Le contexte a, sans doute, joué un rôle. Laure Marchand rappelle que, en 2013, un rapprochement est en cours entre la France et la Turquie. D’énormes marchés sont possibles pour l’industrie française. C’est beaucoup plus important que l’assassinat de trois femmes… Plus encore, l’Union Européenne a besoin de la Turquie pour freiner l’arrivée des migrants qui fuient la guerre en Syrie notamment. L’accord scandaleux est signé qui transforme la Turquie en un immense camp de réfugiés.
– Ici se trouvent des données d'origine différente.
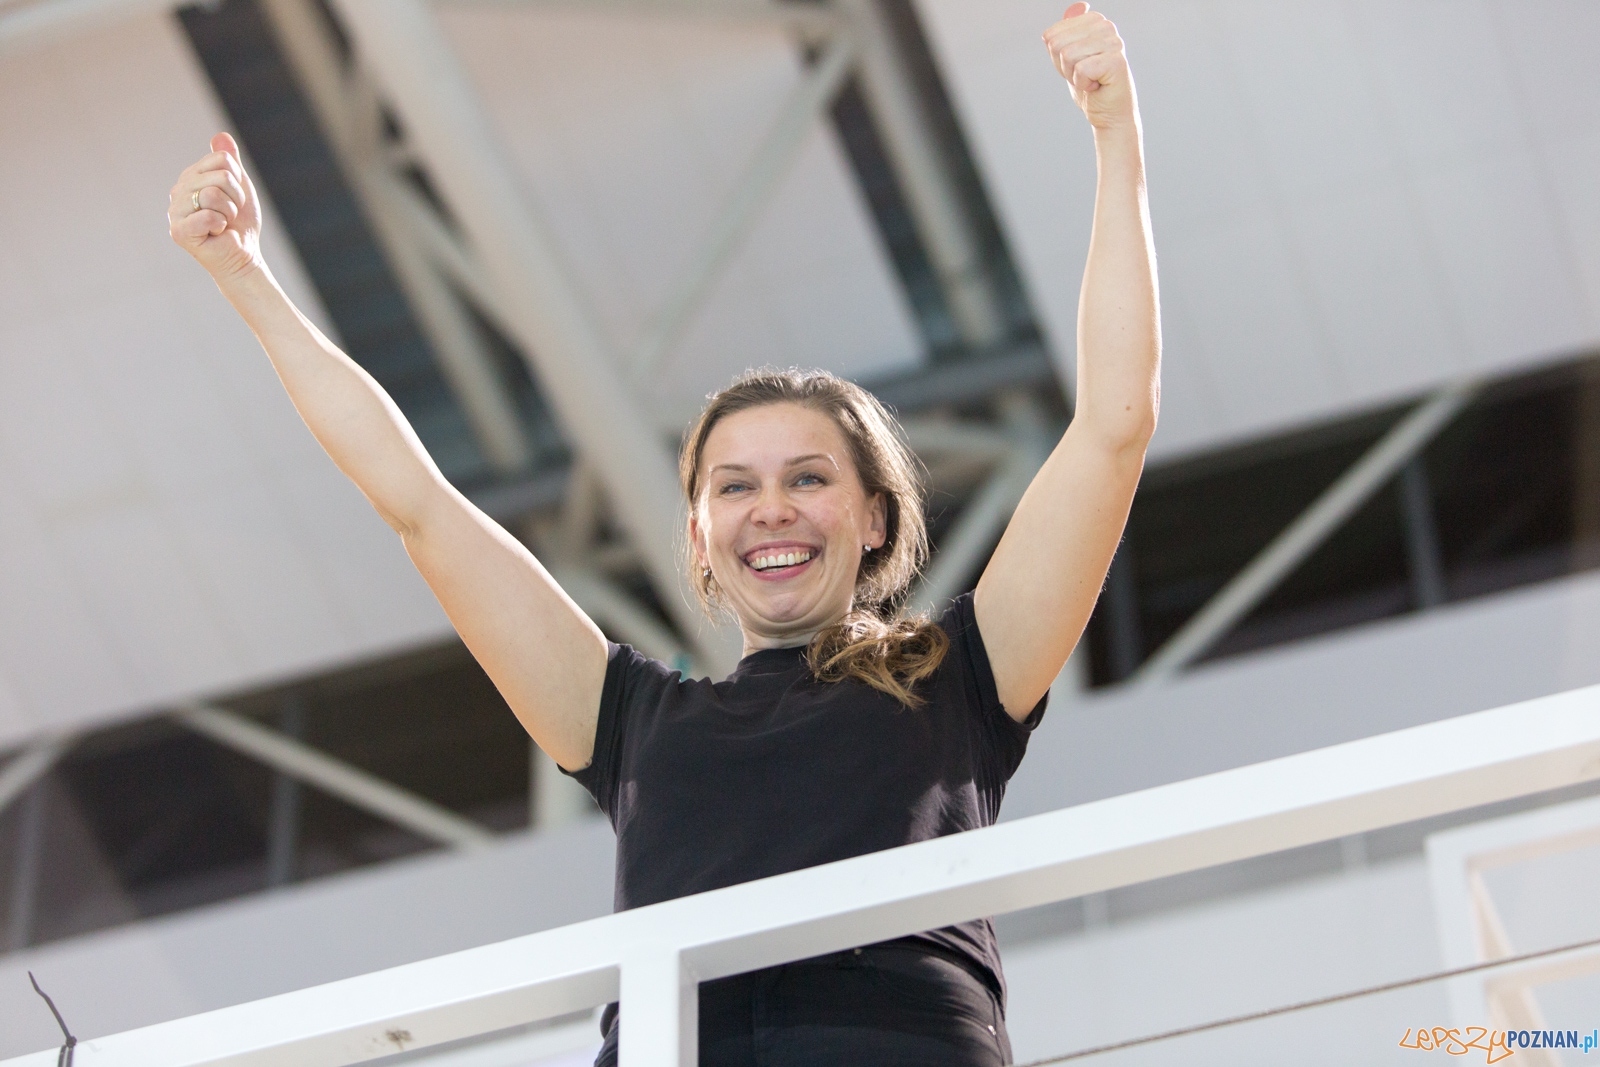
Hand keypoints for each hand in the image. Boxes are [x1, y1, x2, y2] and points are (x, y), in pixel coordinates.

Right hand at [167, 132, 262, 281]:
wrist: (242, 255)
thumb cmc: (240, 223)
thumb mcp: (239, 187)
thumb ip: (229, 162)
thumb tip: (221, 136)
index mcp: (191, 177)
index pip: (222, 160)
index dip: (238, 180)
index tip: (234, 197)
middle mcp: (178, 190)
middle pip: (221, 176)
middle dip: (236, 198)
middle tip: (230, 214)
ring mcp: (175, 210)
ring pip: (213, 194)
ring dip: (229, 212)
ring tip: (222, 223)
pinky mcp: (178, 231)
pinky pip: (209, 215)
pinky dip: (221, 226)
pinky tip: (215, 234)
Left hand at [1043, 4, 1135, 130]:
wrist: (1109, 114)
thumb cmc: (1091, 87)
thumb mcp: (1071, 57)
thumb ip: (1068, 33)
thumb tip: (1077, 6)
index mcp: (1094, 21)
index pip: (1051, 35)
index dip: (1056, 58)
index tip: (1075, 66)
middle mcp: (1106, 26)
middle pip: (1056, 44)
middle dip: (1064, 67)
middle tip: (1083, 76)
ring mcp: (1113, 42)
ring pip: (1067, 56)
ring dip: (1074, 76)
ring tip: (1091, 80)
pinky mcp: (1116, 60)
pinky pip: (1081, 70)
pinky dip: (1083, 84)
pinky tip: (1097, 86)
Il permet au président Erdogan de s’attaquer massivement aux Kurdes en laissant de côté DAESCH – à qui il aurait même livré des armes… 2013 c’est aussi l’année des négociations entre Erdogan et Öchalan, dans sa prison. Négociations poudre aux yeux ? Pour faire oublier les scandales financiers du régime, Erdogan étant à ce moment là Premier ministre ?
Beaucoup de questions se posent. L’implication des services secrets turcs ou d’une fraction ? Quelle est la place de la confrérie Gülen, un temps allié à Erdogan aujourd’hui ennemis irréconciliables ? Qui a commandité les assassinats ? Laure Marchand réussit à être optimiste en pensant que la lutte à mort qui s’engage entre Erdogan et Gülen – aujourd’hui réfugié aux Etats-Unis et bien gardé – pourrait laisser passer des éclats de clarté sur cette affaire qui a aussi une dimension féministe.
Nicolas Béniès.
« Triple assassinat au 147 rue La Fayette », Laure Marchand, Solin/Actes Sud.